In celebrating Black History Month, we asked longtime employee, Claudine Yoseph, to share what it was like growing up in Oklahoma during the mid-1950s. Her story will inform and inspire you.
I was born in Wetumka, Oklahoma, in 1945. I was the oldest of five siblings. My father was a sailor in the United States Navy, and when he was honorably discharged we moved to Altus, Oklahoma.
Growing up in the 1940s-1950s there was no such thing as kindergarten, especially those living in segregated neighborhoods. However, Mrs. Mary made it possible! She opened her home to any child whose parent could pay $2.00 a week, per child. Mrs. Mary was an excellent teacher. She prepared us for “big school,” which was Lincoln (grades 1-12). I attended that school until the 12th grade when I graduated with 13 people.
I fondly remember my school years. I participated in track, basketball, and softball. I was May Day Queen and prom queen. I was also the president of our student council and office aide to the principal. Our school year was centered on the Cotton Harvest because pulling cotton was something everybody could do to supplement the family income. We were paid $2.00 to $3.00 for one hundred pounds of cotton. I could pull 300 to 400 pounds a day. We were fortunate my father worked at a neighborhood grocery store, then later hired to work at Altus Air Force Base where he retired. I remember, one year, hearing he made $1.79 an hour.
The 1950s were when we saw the segregation signage. The one I remember most was displayed at the bus station. Black airmen on their way to the air force base would have to enter the bus station through the back door. One day a group of us from Lincoln decided to do something about this. We left school, and entered the front door of the bus station. We sat down in the chairs at the counter of the bus station restaurant. The waitress tried to get us to leave. We just sat there. Two black men in our neighborhood, Rock and Mr. Starchee, had been asked to keep peace in the “colored town.” They convinced us to leave the bus station. However, what we did paid off. Soon after, all airmen could walk into the front door of the bus station.
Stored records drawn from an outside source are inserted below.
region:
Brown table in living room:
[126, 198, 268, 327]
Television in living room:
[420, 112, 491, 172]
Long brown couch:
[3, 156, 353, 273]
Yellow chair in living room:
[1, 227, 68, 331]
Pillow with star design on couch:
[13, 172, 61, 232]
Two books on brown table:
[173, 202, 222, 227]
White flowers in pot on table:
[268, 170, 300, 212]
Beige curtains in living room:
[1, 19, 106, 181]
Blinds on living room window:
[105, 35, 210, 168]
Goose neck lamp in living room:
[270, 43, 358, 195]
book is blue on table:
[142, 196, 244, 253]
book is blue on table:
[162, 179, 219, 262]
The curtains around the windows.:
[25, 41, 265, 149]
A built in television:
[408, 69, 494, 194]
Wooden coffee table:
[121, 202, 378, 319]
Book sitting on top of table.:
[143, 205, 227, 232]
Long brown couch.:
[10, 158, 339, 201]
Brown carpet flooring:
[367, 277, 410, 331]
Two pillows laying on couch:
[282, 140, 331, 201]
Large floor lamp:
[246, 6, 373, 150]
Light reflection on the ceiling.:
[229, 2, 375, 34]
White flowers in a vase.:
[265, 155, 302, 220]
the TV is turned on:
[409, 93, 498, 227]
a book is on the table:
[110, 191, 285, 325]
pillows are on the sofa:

My first job was a maid in a motel. Later, the local hospital, offered a training class for a nurse aid position. I attended the class, and was later hired. I got married and moved to Oklahoma City where I attended the American College of Health Careers. I was placed on a job in Claremore as an x-ray technician. I moved back to Oklahoma City to further my education. In 1976, I met Mrs. Cermak while attending her Dietary Manager’s class at OSU Technology. Later, I received my associate’s degree at Oscar Rose College, which is now Rose State College. In 1983, my path once again crossed with Mrs. Cermak who referred me to The Children’s Center.
Today, I work in nutrition services. I am the oldest of four living siblings. My baby sister passed away in 2016 from breast cancer. She was also employed at The Children’s Center Rehabilitation Hospital in the late 1990s. I am blessed to have two beautiful daughters, three grandsons and two great-grandsons. I think it is very important for younger generations to be aware of how far we’ve come, and, most of all how far we need to go. All lives matter.